Acoustics and sustainability are not often spoken about together. On the other hand, air conditioning systems are often used to overcome noise ingress issues. Thermal mass cooling; exposed concrete soffits for example, can make buildings sound loud, harsh and noisy. Cross ventilation, exhaust stacks and other air ventilation systems can compromise the acoustic cross talk between office buildings accommodation and teaching spaces within educational buildings. Vented facades in combination with ventilation louvers and other types of air ventilation systems within the fenestrations of a building are often used to prevent noise ingress. Buildings are often built using high mass structures to achieve acoustic requirements.
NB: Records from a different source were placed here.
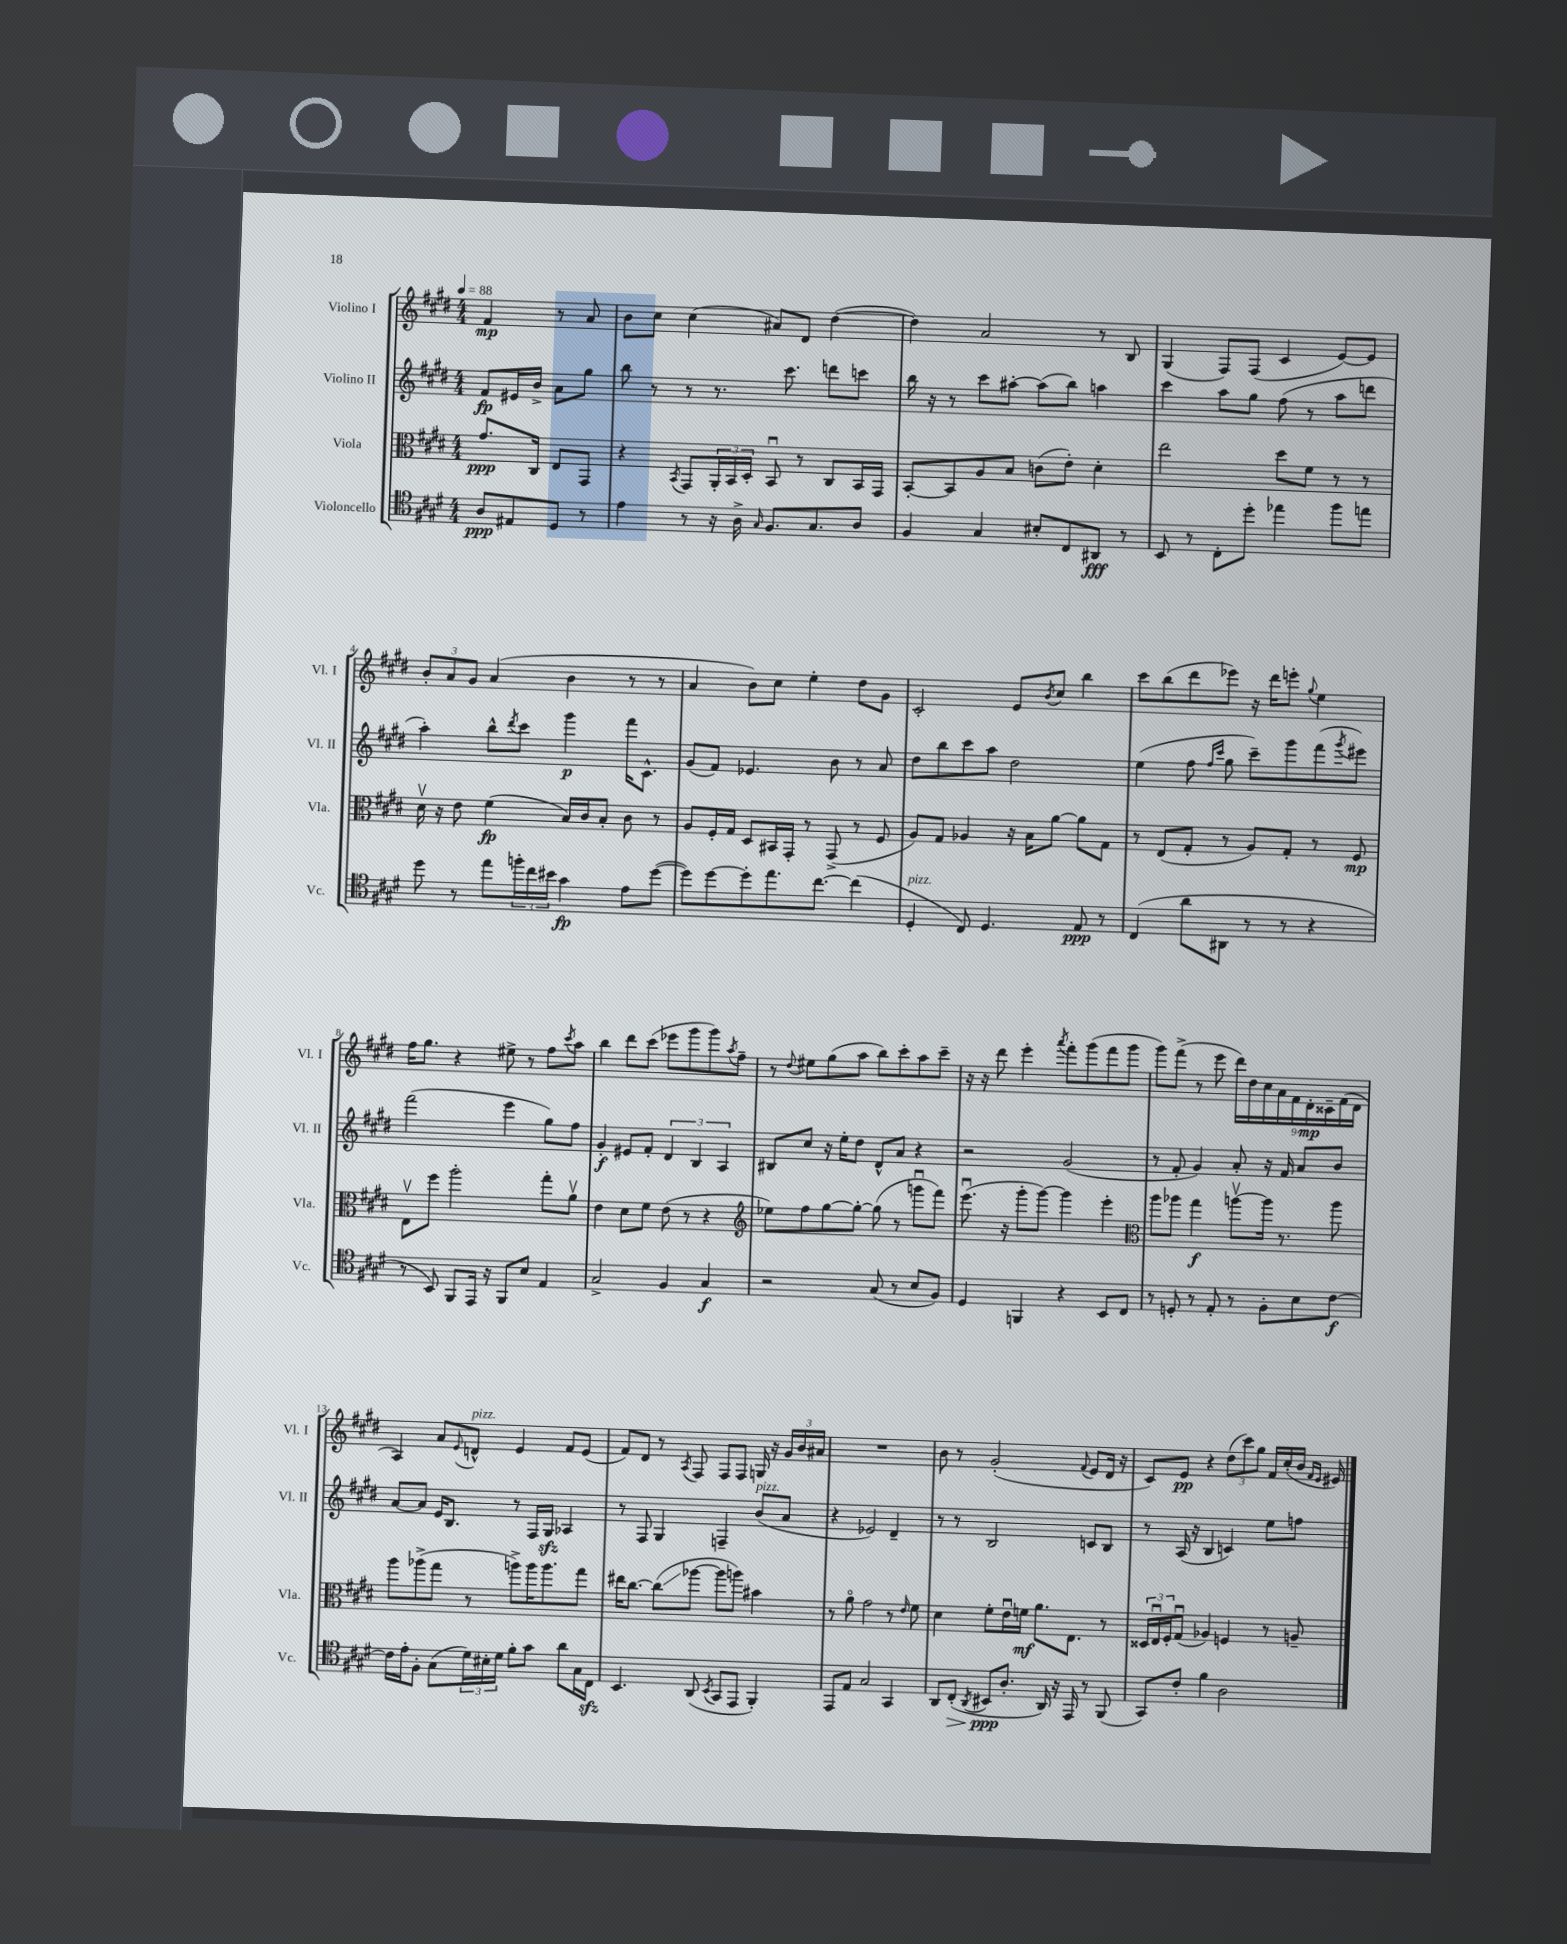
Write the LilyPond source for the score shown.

<<
\new StaffGroup <<
\new Staff = "s0" \with { instrumentName = "Violino I" shortInstrumentName = "Vl. I" } {
    \clef treble \key e \major \numericTimeSignature \time 4/4 \partial 2 \tempo 4 = 88
    fis'4\mp r8 a'8 |
    b'8 cis''8 cis''4( ais'8) dis'8 dis''4~( |
    dis''4) a'2 r8 b8 |
    gis4( fis8) fis8( cis'4 e'8~) e'8 |
    \tuplet 3/2 { b'8-. a'8 gis'8 } a'4( b'4 r8 r8 |
    a'4 b'8) cis''8 e''4-. dis''8 gis'8 |
    cis'2-. e'8 \acciaccatura { b'8 } cis''8 b''4 |
    cis'''8 b''8( dis'''8 ees'''8) r16 dis'''16 e'''8-. \appoggiatura { gis''8 } e''4 |
    fis''16 gis''8. r4 eis''8-> r8 fis''8 \acciaccatura { cis'''8 } a''8 |
    b''4 dis'''8 cis'''8( ees'''8 gis'''8 gis'''8) \acciaccatura { a''8 } fis''8-- |
    r8 \appoggiatura { dis''8 } eis''8 gis''8( a''8 b''8) cis'''8-. a''8 cis'''8-- |
    r16 r16 dis'''8 e'''4-. \acciaccatura { a'''8 } fis'''8-. gis'''8( fis'''8 gis'''8 |
    gis'''8) fis'''8->( r8 e'''8 \tuplet 9/8 { dis'''16) dis''16 cis''16 a'16 fis'16 dis'16-.\mp cisis'16-- fis'16( dis'16 } |
    a4) a'8 \appoggiatura { e'8 } d'8-^^\markup { \italic "pizz." } e'4 fis'8 e'8( |
    fis'8) dis'8 r8 \acciaccatura { a8 } fis8 fis8 fis8 g16 r16 \tuplet 3/2 { gis'16 b'16 ais'16 } |
    R1 |
    b'8 r8 gis'2-.( \appoggiatura { fis'8 } e'8 dis'16 r16 |
    cis'8) e'8\pp r4 \tuplet 3/2 { dis''8( cis'''8) gis''8 } fis'16 cis''16-.( b'16 \grace { fis'16 e'16 } eis'16) \bar "|." |
}
\new Staff = "s1" \with { instrumentName = "Violino II" shortInstrumentName = "Vl. II" } {
    \clef treble \key e \major \numericTimeSignature \time 4/4 \partial 2
    fis'8\fp eis'16 b'16-> a'8 gis''8 |
    b''8 r8 r8 r8. cis'''8. d'''8 c'''8 |
    b''16 r16 r8 cis'''8 ais''8~-. ais''8( b''8) a''4 |
    cis'''4 a''8 gis''8 fis''8( r8 a''8 d'''8 |
    a''4-.) b''8-^ \acciaccatura { dis'''8 } cis'''8 gis'''4\p fis'''16 cis'8.-^ |
    gis'8( fis'8) ees'4. b'8 r8 a'8 |
    dis''8 b''8 cis'''8 a''8 dis''2 |
    e''4( fis''8 \grace { fis''16 cis'''16 } gis''8 cis'''8--) gis'''8 fis'''8( \acciaccatura { gis'''8 } eis'''8) |
    fis'''2( e'''4 gis''8) fis''8 |
    gis'4-.\f eis'8 fis'8-. \tuplet 3/2 { dis'4 b4 a4 } |
    bis8 cis''8 r16 e''16-. dis''8 dis'8-^ a'8 r4 |
    r2 gis'2( |
    r8 fis'8-. gis'4) a'8-. r16 fis'16 a'8 b'8 |
    a'8~ a'8 e'16 b8. r8 fis16 gis16\sfz aes4 |
    r8 fis8 gis4 f4-- b'8^\markup { \italic "pizz." }( a'8 |
    r4 ees'2) dis'4-- |
    r8 r8 b2 c'8 b8 |
    r8 a16( r16 b4 c'4) e''8 f''8 \bar "|." |
}
\new Staff = "s2" \with { instrumentName = "Viola" shortInstrumentName = "Vla." } {
    \clef alto \key e \major \numericTimeSignature \time 4/4 \partial 2
    gis'8.\ppp cis16 e8 gis,8 |
    r4 \acciaccatura { b,8 } gis,8 \tuplet 3/2 { a,16-. b,16 dis16-. } b,8\downbow r8 cis8 b,16 gis,16 |
    b,8~-. b,8 a8 b8 c'8( e'8-.) dis'4-. |
    e''2 dis''8 fis'8 r8 r8 |
    dis'16\upbow r16 e'8 fis'4\fp( b16) cis'16 b8-. cis'8 r8 |
    a8 fis16-. gis16 dis8 bis,16 gis,16-. r8 gis,8->( r8 fis8 |
    a8) gis8 aes4 r16 b16 a'8~ a'8 gis8 |
    r8 e8( gis8-. r8 a8) gis8-. r8 fis8\mp |
    e8\upbow fis''8 a''2-. gis''8-. a'8\upbow |
    e'4 dis'8 fis'8 e'8( r8 r4 |
    \clef treble ees''8) fis''8 gis''8~ gis''8~-. gis''8( r8 g'''8\downbow fis'''8) |
    e'''8.\downbow( r16 gis'''8-. gis'''8~) gis'''4 e'''4-. |
    \clef alto a''8 aes''8 gis''4\f a''8~\upbow a''16 r8. a''8 |
    a''8 aes''8->( gis''8 r8 a''8->) a''16 a''8. gis''8 |
    eis''16 cis''8.~ cis''8\glissando( aes''8~ aes''8 a''8) bis'4 |
    r8 a'8\flageolet gis'2 r8 \grace { e'16 } fis'8 |
    dis'4 fis'8-. e'16\downbow f'16\mf a'8. e8. r8 |
    \tuplet 3/2 { disis16 e16\downbow fis16-. } gis8\downbow( aes4) f4 r8 a8-- \bar "|." |
}
\new Staff = "s3" \with { instrumentName = "Violoncello" shortInstrumentName = "Vc." } {
    \clef tenor \key e \major \numericTimeSignature \time 4/4 \partial 2
    a8\ppp eis8 dis8 r8 |
    e'4 r8 r16 a16-> \grace { gis16 } fis8. gis8. a8 |
    fis4 gis4 bis8-. cis8 ais,8\fff r8 |
    b,8 r8 cis8-. dis''8-. ees''4 fis''8 e''8 |
    dis''8 r8 e''8 \tuplet 3/2 { f''16-. cis''16 bis'16 } gis'4\fp e'8 dis''8~( |
    dis''8) dis''8~ dis''8-. e''8. cis''8.~ cis''4( |
    dis4-.^\markup { \italic "pizz." } cis8) dis4. e8\ppp r8 |
    cis4( a'8 ais,8 r8 r8 r4 |
    r8 b,8) fis,8 e,16 r16 fis,8 b8 e4 |
    gis2-> fis4 gis4\f |
    r2 gis8( r8 b8 fis8) |
    dis4 f,4 r4 b,8 cis8 |
    r8 d8-. r8 e8-. r8 fis8-. b8 cis'8~\f |
    cis'16 e'16-. fis8-. gis8( \tuplet 3/2 { dis'16) bis16-. dis'16 } fis'8-. gis'8 a'8 gis16 cis16\sfz |
    b,4. a,8( \acciaccatura { b,8 } gis,8 e,8 fis,4-.) |
    e,8 e8 gis2 gis,4 |
    a,8 cis8-.\>( \acciaccatura { a,8 } bis,8\ppp\! a8.-. a,16) r16 e,16 r8 fis,8( |
    gis,8) cis'8-. fis'4 a2 \bar "|." |
}
>>
>>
These factors clearly show the link between acoustics and sustainability. Acoustics can therefore have a significant impact upon the levels of carbon emissions, ventilation system and the level of embodied energy in the buildings frame and other factors affecting the sustainable architecture of a given building. With changes to Building Control Documents Part L and Part E, along with new client expectations, there is an increasing importance to ensure that building designs become more integrated and greener.

MACH Acoustics view is that the best way to overcome the limitations imposed by acoustics on sustainable buildings is to increase our knowledge base. This simple goal is therefore the aim of this blog. We aim to provide a point of reference where detailed information will be regularly uploaded relating to residential buildings and the code for sustainable homes. We will be looking at Eco buildings and acoustic materials which match requirements for sustainable building design. Ventilation systems including vented facades, acoustic ventilation louvers, attenuators within facades, passive house systems, heat recovery systems, exhaust stacks and other air ventilation system will be discussed over time.